** EXERCISE MATERIAL follows **
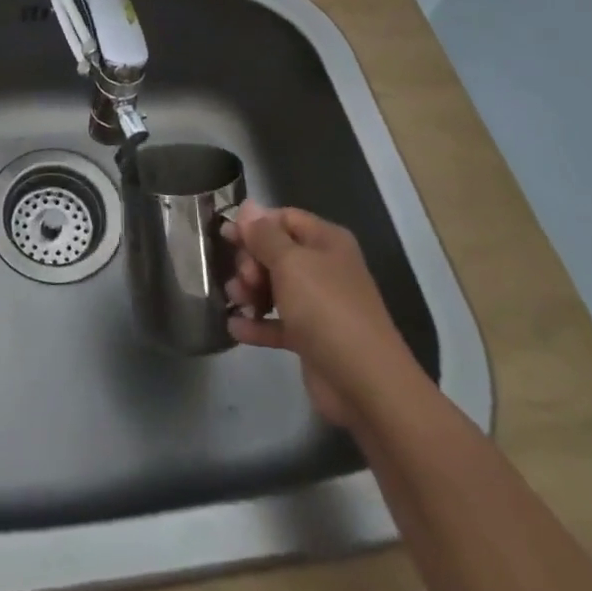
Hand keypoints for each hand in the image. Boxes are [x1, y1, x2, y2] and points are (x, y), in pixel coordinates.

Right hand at [222, 201, 415, 428]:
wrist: (365, 383)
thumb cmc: (326, 309)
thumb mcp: (290, 263)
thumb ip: (264, 235)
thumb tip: (247, 206)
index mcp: (326, 241)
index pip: (284, 218)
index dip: (255, 224)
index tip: (226, 236)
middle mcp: (324, 268)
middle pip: (276, 253)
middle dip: (251, 262)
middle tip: (243, 279)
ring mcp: (319, 305)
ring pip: (275, 287)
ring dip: (250, 292)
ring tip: (235, 301)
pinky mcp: (311, 338)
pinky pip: (278, 323)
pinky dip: (257, 324)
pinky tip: (234, 327)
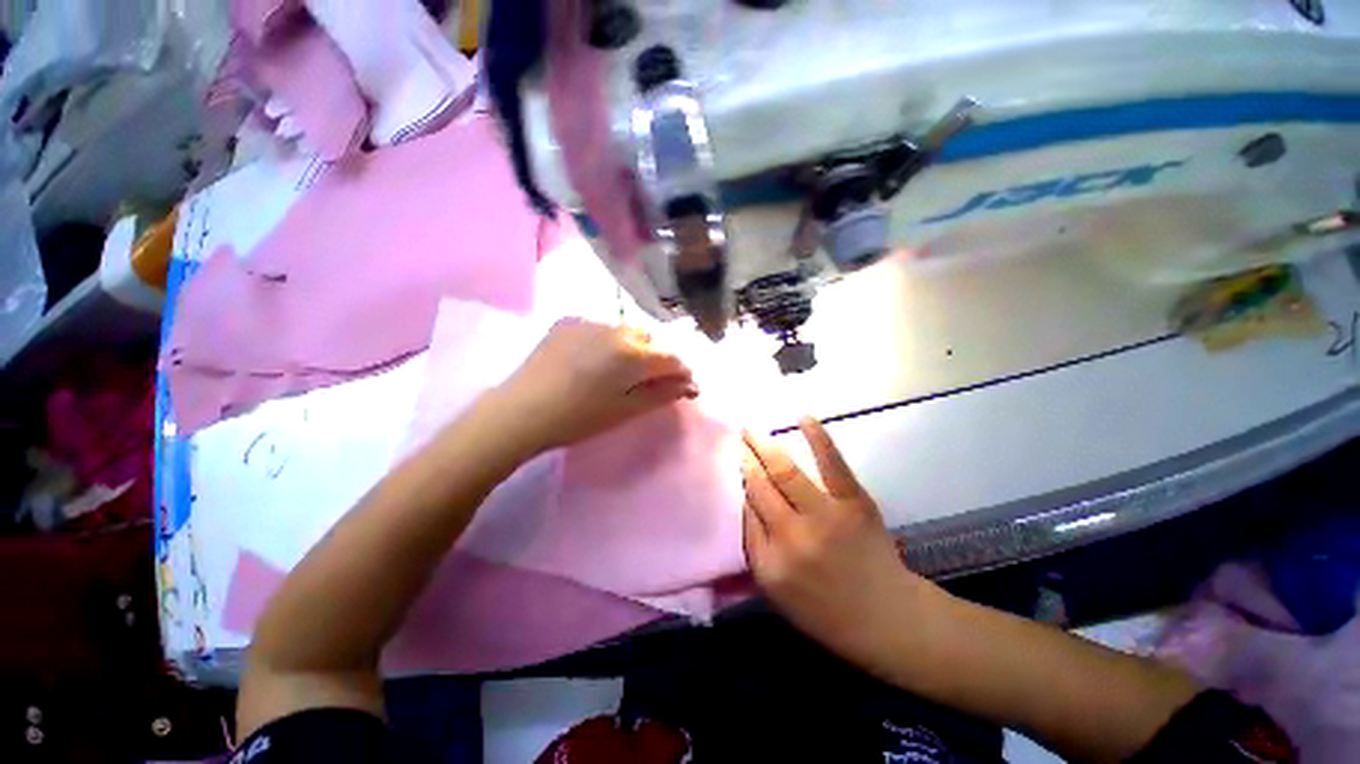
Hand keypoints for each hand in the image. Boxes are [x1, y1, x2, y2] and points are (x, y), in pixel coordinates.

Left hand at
** End of EXERCISE MATERIAL **
WHAT YOU ARE ASKED TO DO - The records above should be copied word for word, with the pictures left out.

RESPONSE AREA -
Hand keypoints for each hand in the image. Boxes are [x1, y1, x2, y2] and points are (x, y), in pixel coordinates.

Right hand at [222, 201, 415, 428]:
wrist: (365, 383)
thumb cmc: (326, 309)
thumb mcp: (290, 263)
thumb ip: (264, 235)
thumb tip: (247, 206)
index mcp: (326, 241)
index pip: (284, 218)
index dip: (255, 224)
index tip: (226, 236)
middle mcp: (324, 268)
middle pip: (276, 253)
middle dip: (251, 262)
middle tip: (243, 279)
ring mcp: (319, 305)
ring pip: (275, 287)
ring dip: (250, 292)
ring tip: (235, 301)
pinky mcp: (311, 338)
pinky pip: (278, 323)
pinky dip: (257, 324)
pinky tip: (234, 327)
Hand keypoints for each hand in the image. Boxes are [x1, y1, x2, y2] and points are (x, y), in pixel coordinates.

Left hand at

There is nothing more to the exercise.